**TO DO**.
Please arrange the rows below as a JSON list of strings, with one string for each line and no entries for blank lines. Leave the pictures out of the answer.

......

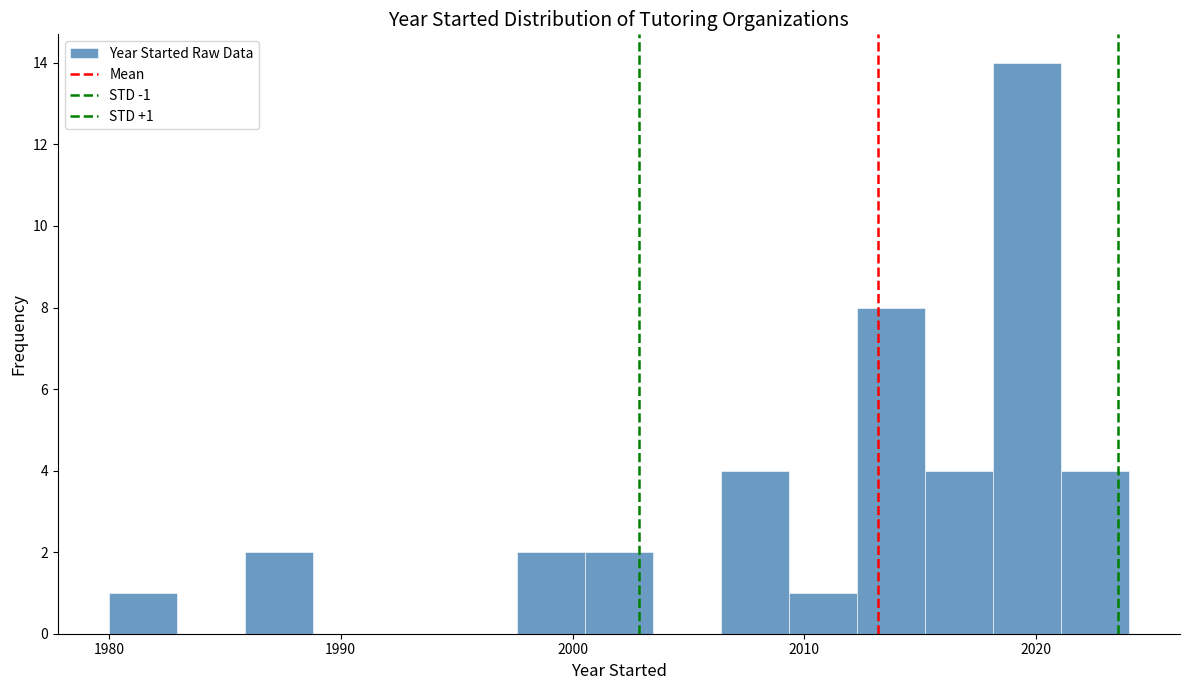

Read against the x-axis, roughly where is the centre of the tallest bar?

2020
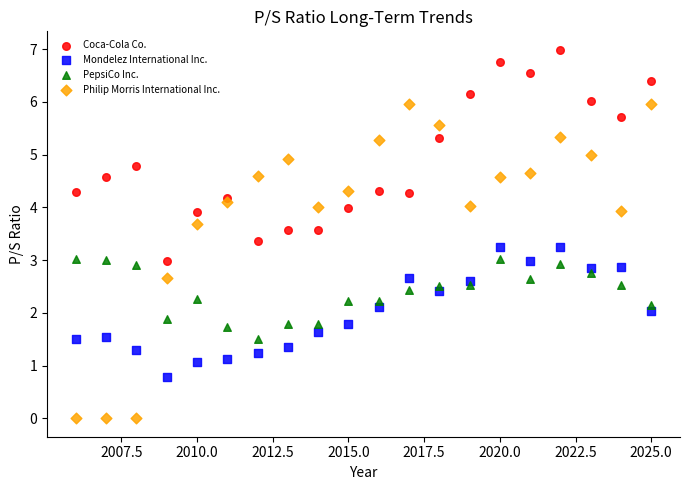

Which series contains the lowest Y value?

Philip Morris International Inc.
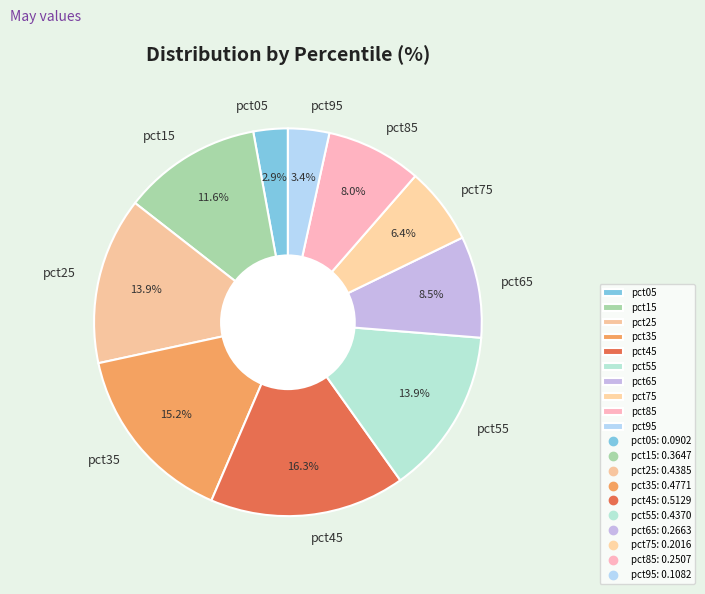

Which has a higher value, pct45 or pct05?

pct45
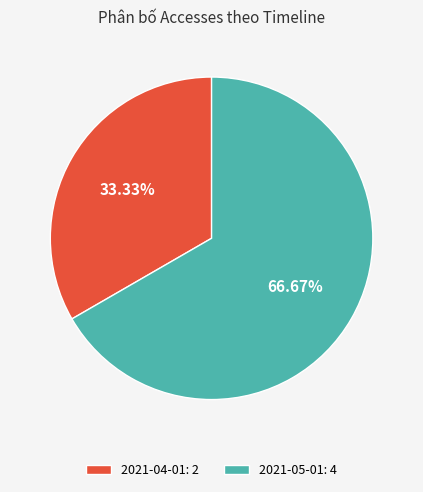

To the nearest percent, what percentage of the pie is 2021-05-01?

67%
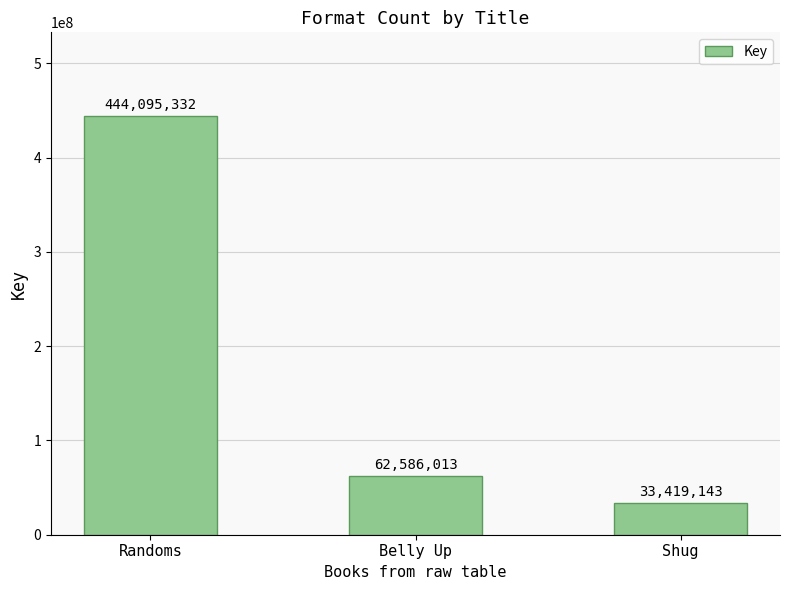

List the labels in order of value, smallest first.

Shug, Belly Up, Randoms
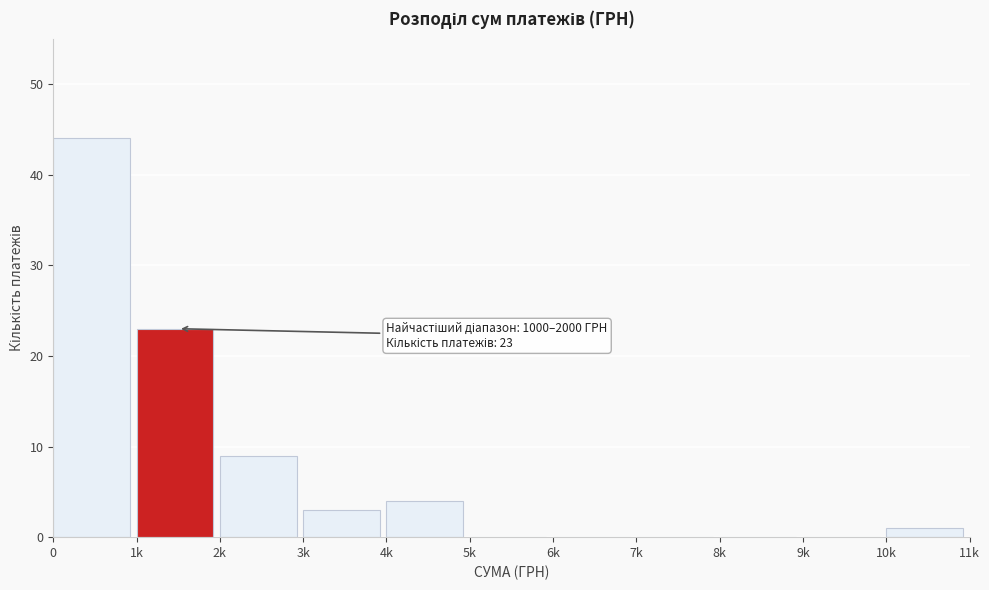

Reading right to left, transcribe all the data shown in this chart.

10k=1	9k=0	8k=0	7k=0	6k=0	5k=0	4k=4	3k=3	2k=9	1k=23	0=44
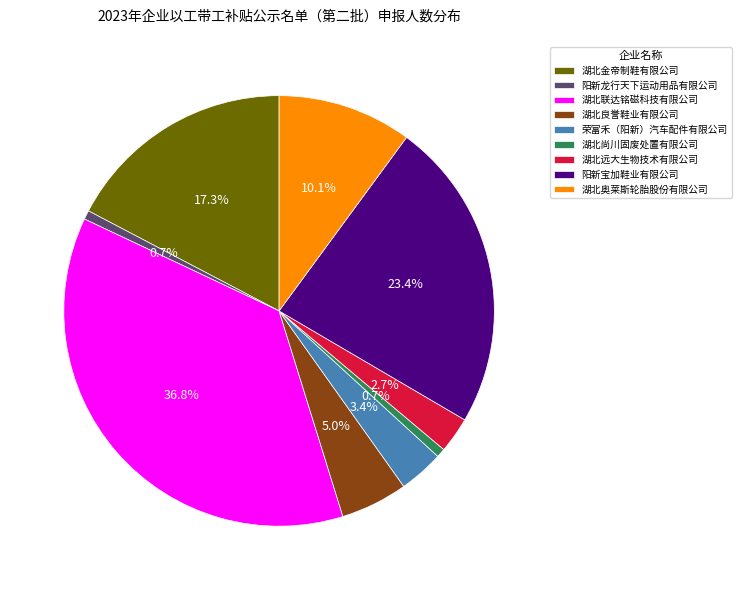

How many slices are in this pie chart?

9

......

**EXERCISE RESPONSE**.
[
  "Read against the x-axis, roughly where is the centre of the tallest bar?",
  "2020",
  "Which series contains the lowest Y value?",
  "Philip Morris International Inc.",
  "Which has a higher value, pct45 or pct05?",
  "pct45",
  "To the nearest percent, what percentage of the pie is 2021-05-01?",
  "67%",
  "List the labels in order of value, smallest first.",
  "Shug, Belly Up, Randoms",
  "Reading right to left, transcribe all the data shown in this chart.",
  "10k=1\t9k=0\t8k=0\t7k=0\t6k=0\t5k=0\t4k=4\t3k=3\t2k=9\t1k=23\t0=44",
  "How many slices are in this pie chart?",
  "9"
]